Des bidons d’huile végétale cachées dans des sacs

L’inspecteur divisionnaire s’est attardé sur deux cars saisi avec des produits frauduleux. Les deux véhicules de transport de personnes ont été modifiés pour transporter des marchandises. « Ce sont deux bus, des cars qui ont été malheureusement dépourvus de leurs sièges pour transporter la boisson « Desperado », une boisson taxée pour supporter le Fonds de soutien patriotique (FSP). Cette pratique allait permettre d’échapper à la perception du Fonds de soutien patriotique (FSP) et au regard des calculs qui ont été faits, plus de sept millions FCFA devaient être perçus pour le FSP », a-t-il déploré, condamnant les moyens de transport déguisés qu’utilisent les contrebandiers pour dissimuler des marchandises qui doivent supporter le FSP.

« Cela compromet la meilleure mobilisation des recettes et la mobilisation du FSP dont nous sommes tous unanimes de ce que le FSP apporte à notre pays. Alors il faut que cela s’arrête », a lancé le Directeur général des Douanes, Yves Kafando.

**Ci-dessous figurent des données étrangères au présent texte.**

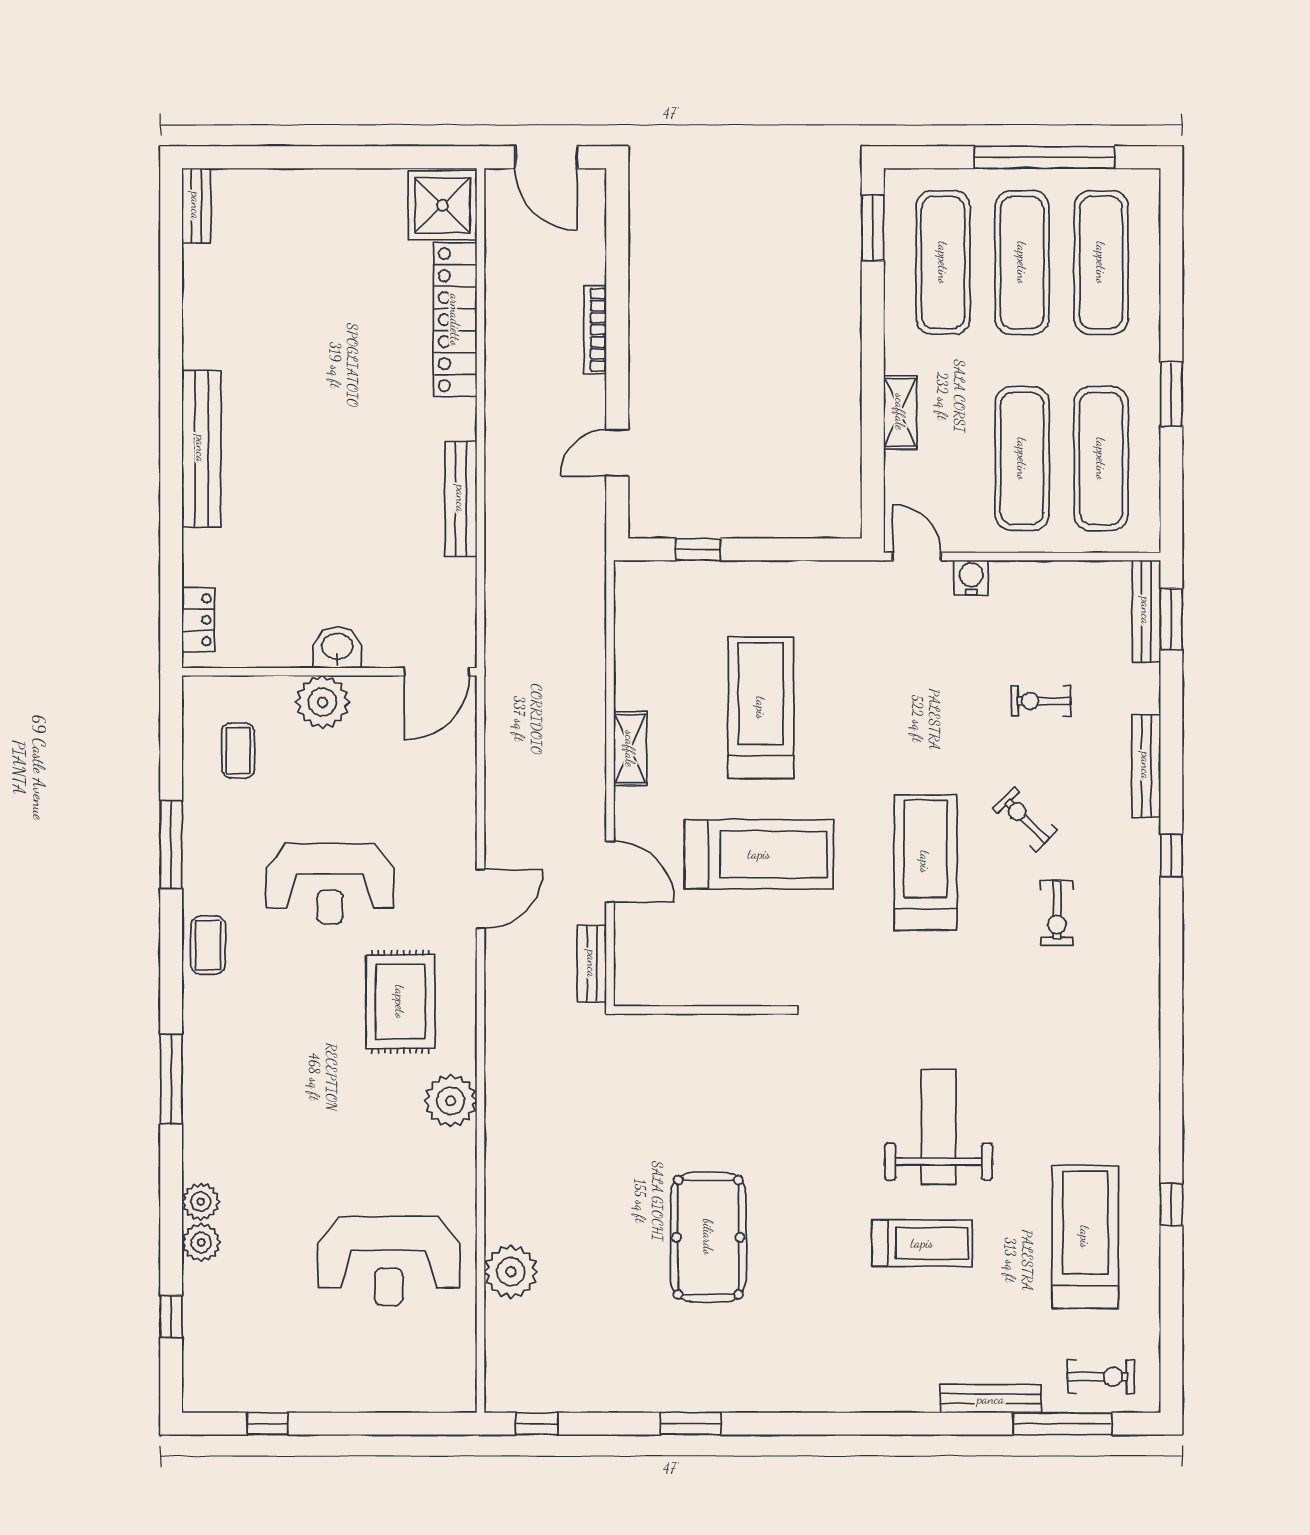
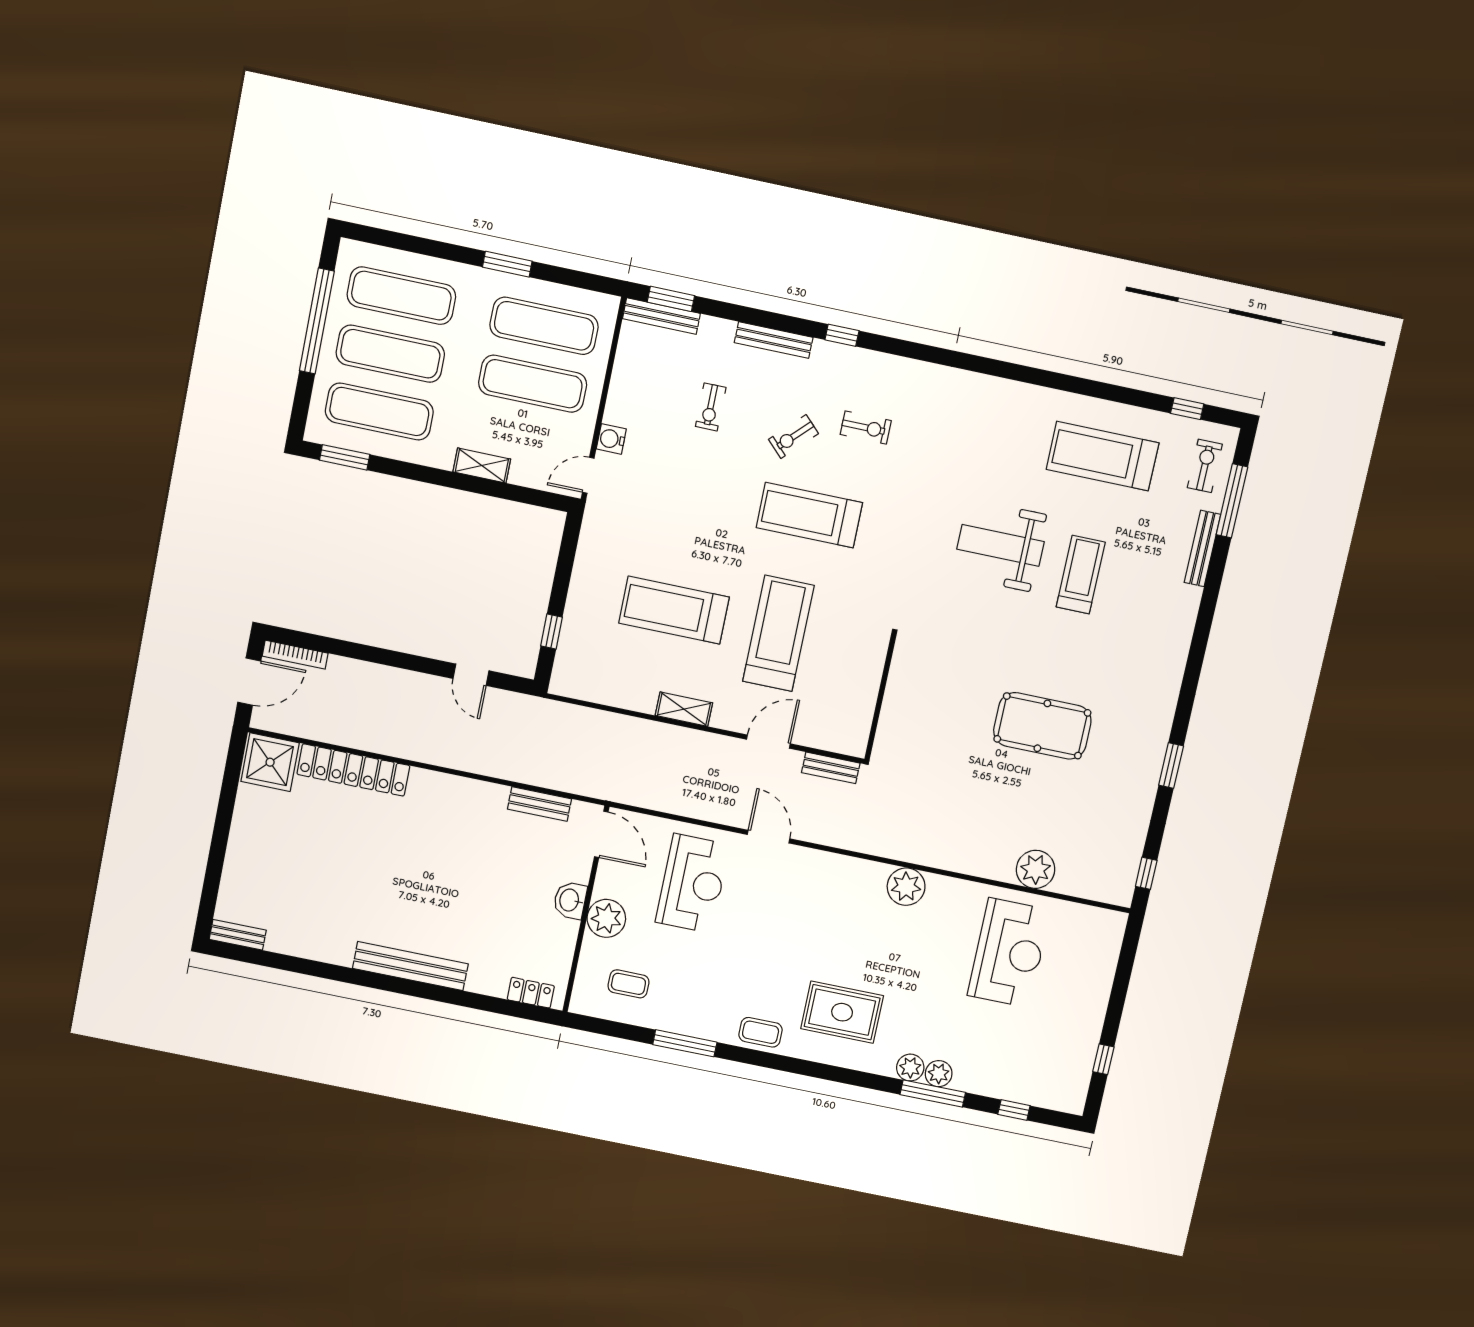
bookcase: (595, 330) -> (295, 655), moved
bench: (461, 499) -> (539, 804), moved, width x0.73
reception desk: (330, 884) -> (693, 883), moved
rug: (400, 1002) -> (842, 1012), moved
window: (171, 1079) -> (933, 1094), moved
window: (1171, 1205) -> (1187, 409), moved
plant: (201, 1242) -> (910, 1068), moved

Tour à tour, les quatre fraudeurs se sont ouverts à la presse. Après avoir montré leur mode opératoire et reconnaitre leur faute, ils demandent tous la clémence du peuple et des autorités, promettant, qu’ils ne s’adonneront plus à cette pratique de contrebande. Parmi eux, Mahamadi Yaméogo, transportait du lait, du gari et des chaussures (tapettes). « Nous demandons pardons au peuple burkinabè et nous promettons de ne plus refaire la même chose », a-t-il dit, notant que cela fait deux ans qu’il fait la fraude. Au autres fraudeurs, il leur déconseille fortement cette pratique.

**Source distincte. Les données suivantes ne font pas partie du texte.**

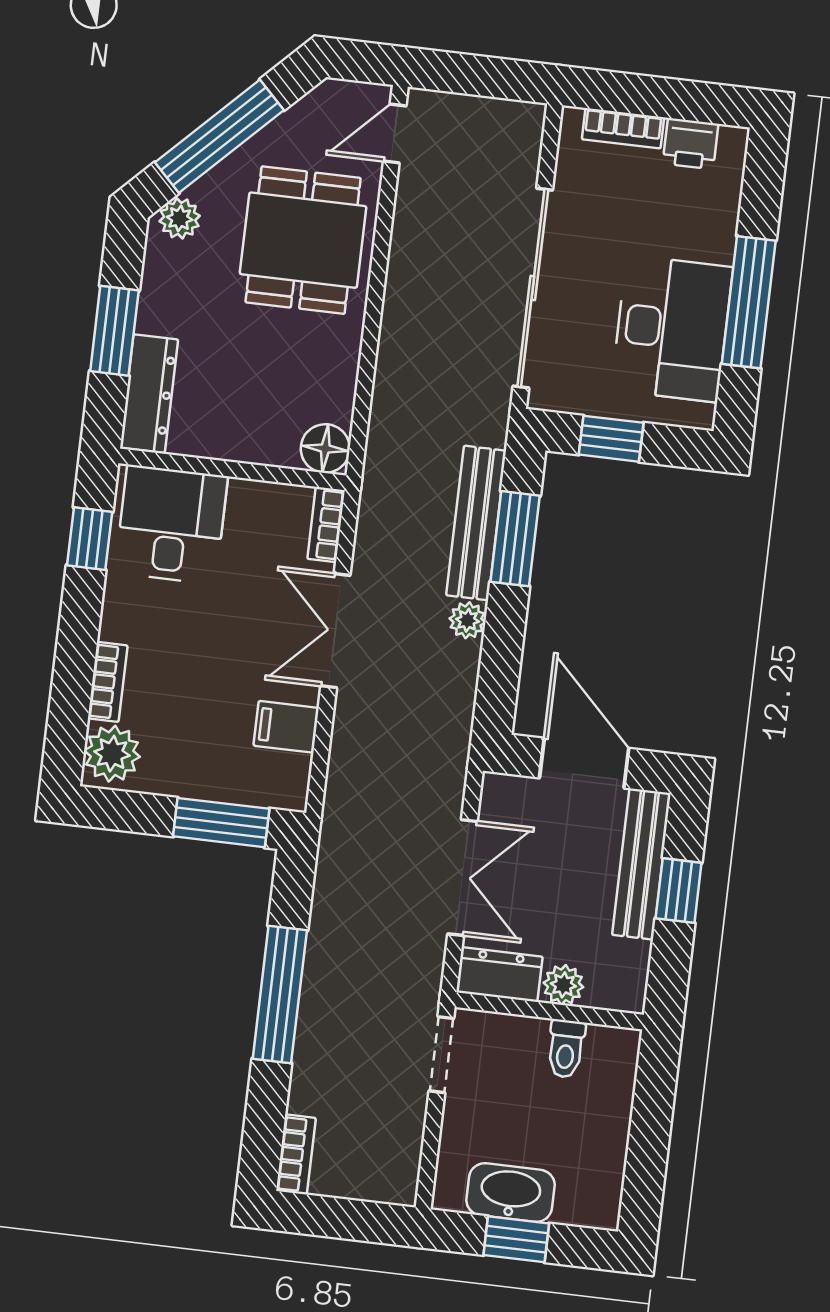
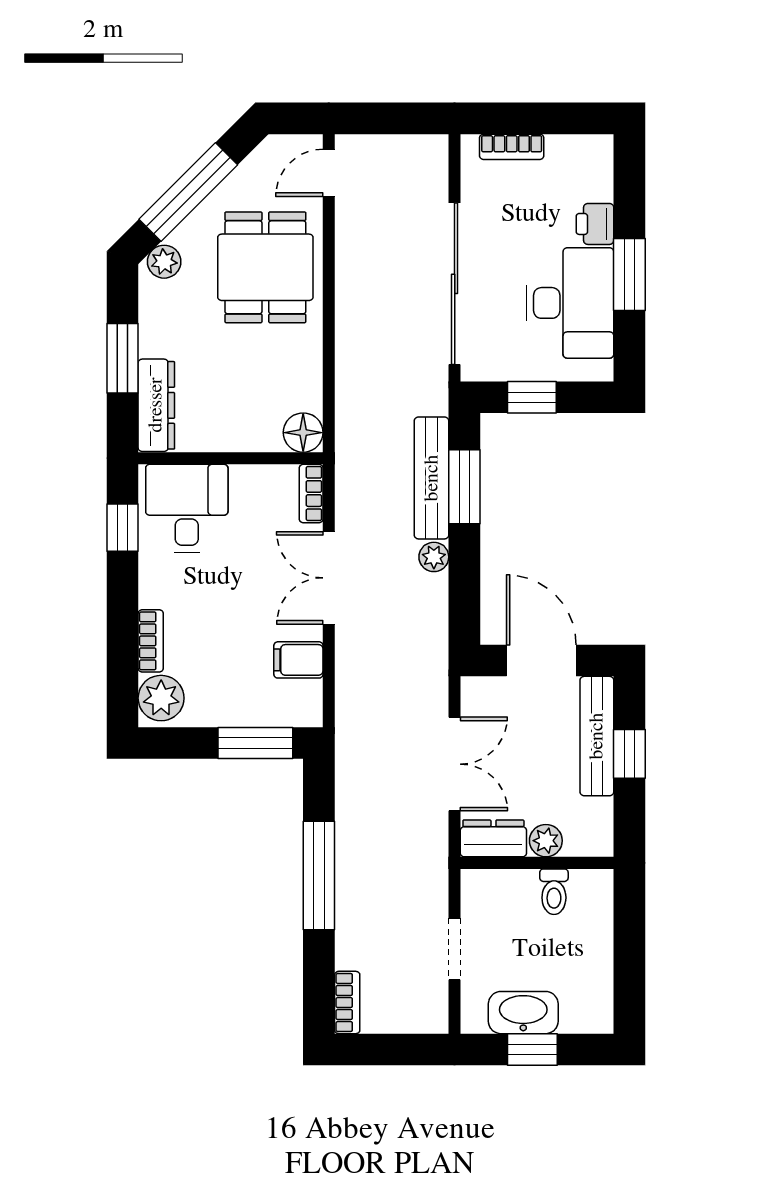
printer: (691, 144) -> (595, 224), moved, turned 90
window: (749, 302) -> (629, 274), width x0.69
doorway: (441, 1055) -> (455, 949), moved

Des boissons de marque Despérados remplis dans un car des fraudeurs

Selon son explication, ils partent à Cinkansé transporter ces marchandises en direction de la capitale. Ce sont des marchandises de tierce qu’ils transportent, des gens qui sont à Cinkansé et c’est une fois arrivé à la gare de l’Est à Ouagadougou que leur fournisseur depuis Cinkansé leur donne des numéros à contacter pour que ces derniers viennent chercher leurs marchandises, si fait qu’eux-mêmes ne connaissent pas à qui appartiennent le butin saisi. Ils justifient le fait d’essayer de contourner les services de douanes par manque de moyens.